24 Haziran 2014 Salı

ARTIK KORKAKLAR DÜŞÜNSÜN…

3 Temmuz 2011 sabahı başlayan kabus her Fenerbahçe’liyi derinden yaraladı. Öyle iftiralar atıldı ki o süreçte, hayat tüm Fenerbahçe’liler için kabusa dönüştü. O günkü gazeteler felaket senaryoları yazarken, medyadaki maşalar adeta körüklüyordu ateşi. Her köşeyi adeta kumpasçıların bir piyonu tutmuştu ve herbiri görevini layıkıyla yerine getiriyordu.
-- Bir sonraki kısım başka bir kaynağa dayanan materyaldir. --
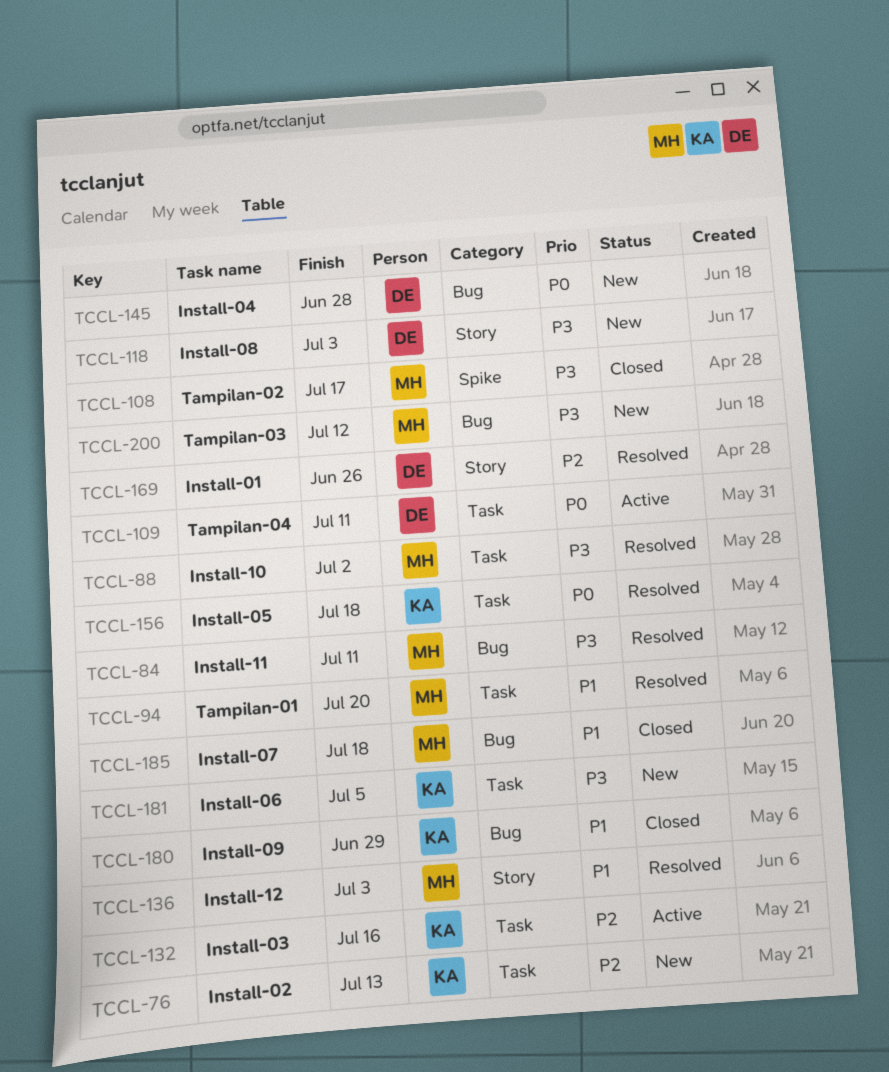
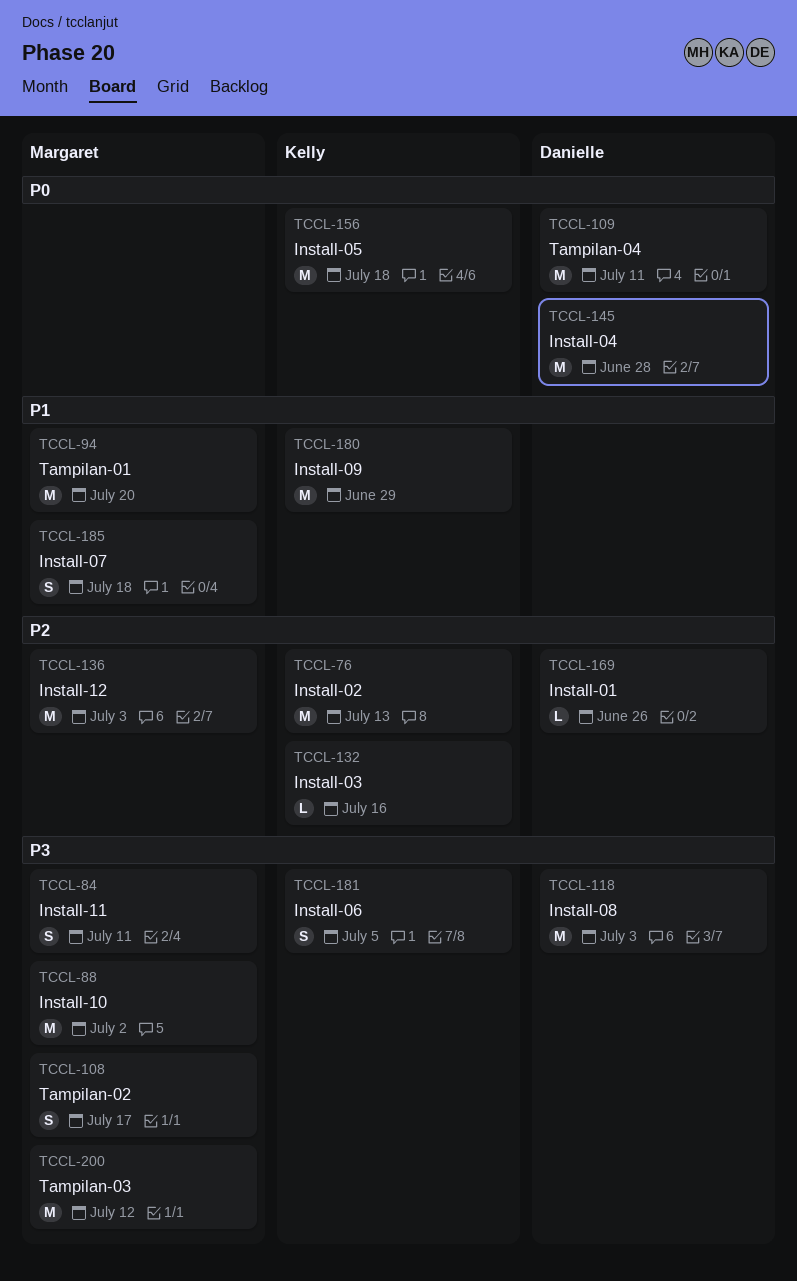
TCCL-136, priority: P1 -> P2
Savcısından, polisine, federasyon başkanından, UEFA yetkilisine herkes durumun ne kadar vahim olduğundan bahsediyordu. Fenerbahçe yasadışı örgüt, yöneticileri organize çete ilan edilmişti resmen. Fenerbahçe camiası şaşkınlık içindeydi. Şikeyi asıl yapanlar mağdur ilan edilmiş, Fenerbahçe’nin idamı isteniyordu. Belki o günlerde uzlaşma yoluna gidip Fenerbahçe’yi teslim etseydi Aziz Yıldırım, herşey güllük gülistanlık olacaktı, ama o zamanda  Fenerbahçe asla Fenerbahçe olmayacaktı. İşte o günlerde büyük bir karar vermek zorundaydı Fenerbahce kongresi. Ya Başkanının yanında olacak ve mücadeleye katılacaktı, ya da Başkanını feda edip Fenerbahçe’yi dümen suyuna sokacaktı. Ve tam da beklendiği gibi, tarihine yakışır şekilde bir karar verdi Fenerbahçe Kongre Üyeleri. Ya İstiklal Ya Ölüm dedi ve Başkanına sahip çıktı. 
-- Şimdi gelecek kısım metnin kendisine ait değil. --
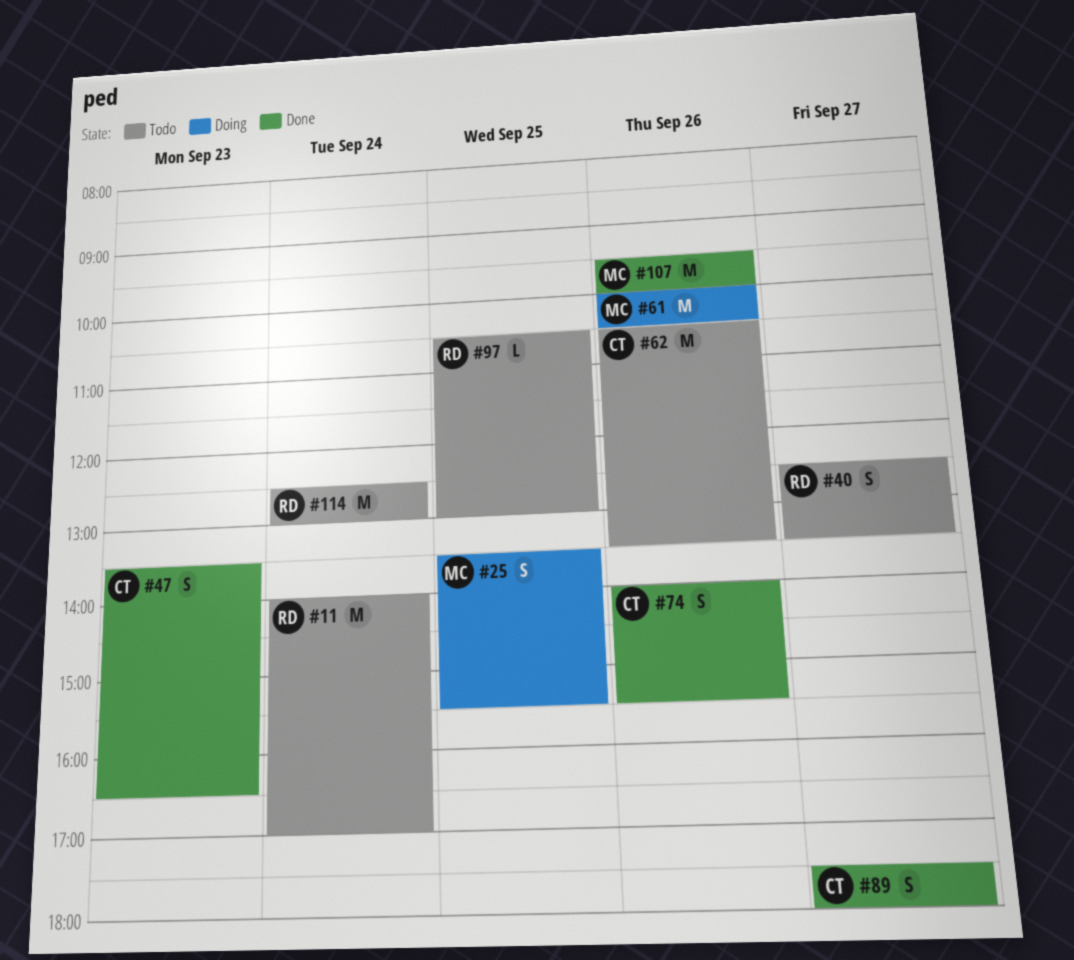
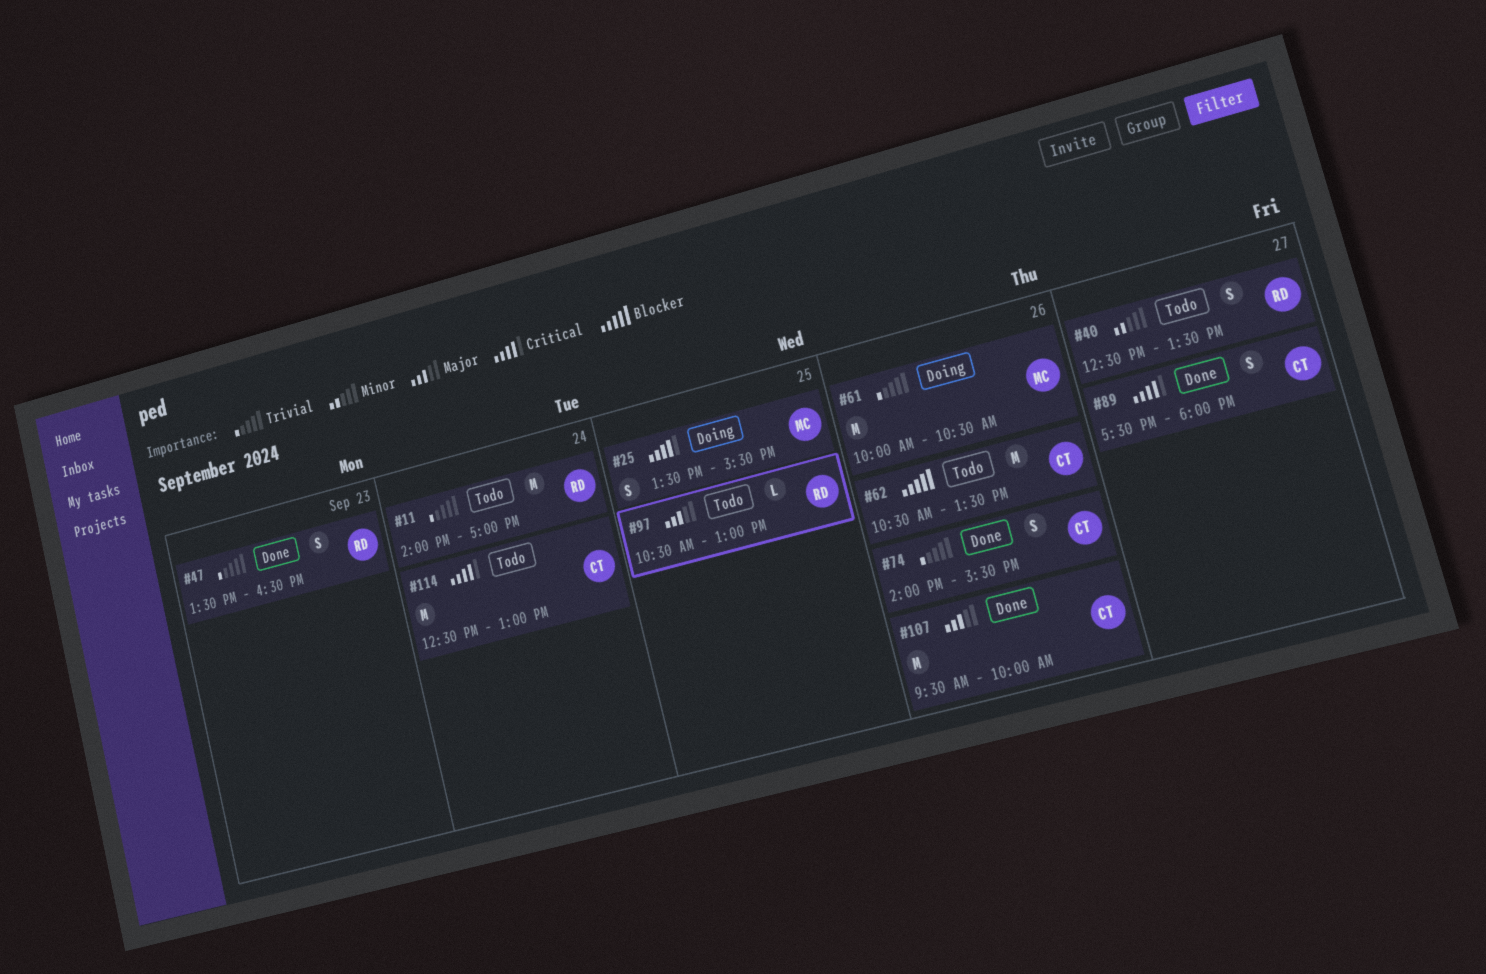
#47, owner: CT -> RD
#107, owner: MC -> CT
#114, owner: RD -> CT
Mücadelenin kolay olmayacağını ve işin ucunda ülkemizin geleceğinin de olduğunu çok iyi biliyordu Fenerbahçe’liler. Yıkılmayan Son Kale lafıda öylesine söylenmiş bir laf değildi. Ama Türkiye Cumhuriyeti’nin teminatı olan yargıdan öyle kararlar çıkıyordu ki herkesi dehşete düşürüyordu. Sonunda Fenerbahçe’liler Adalete Fener Yakmaya karar verdi. Bunun tek amacı karanlıkta oynanan oyunları, çevrilen entrikaları gün yüzüne çıkarmak ve insanlara gerçekleri göstermekti. Nitekim öyle de oldu. Fener her karanlığı aydınlatmaya yetti ve milyonlar adalet için sokaklara döküldü. Ve sonunda, Fenerbahçe’ye ilk atılan çamurun tam 3’ncü yılına girilirken, yargı büyük bir yanlış olduğunun farkına vardı ve sözde şike davasını yeniden yargılama kararı aldı. Bu elbette çok büyük bir adım hataların düzeltilmesi için, tabi bu seferki yargılama adil olursa. Bu sebeple Fenerbahçe’li kendisiyle ne kadar gurur duysa azdır, çünkü adalete yakılan Fener’le sadece sözde şike davasında değil, diger özel yetkili mahkemelerde görülen davalardaki yanlışlarıda gozler önüne sererek bir çok mağdur kişinin önünüde aydınlatmış oldu Fenerbahçe’li.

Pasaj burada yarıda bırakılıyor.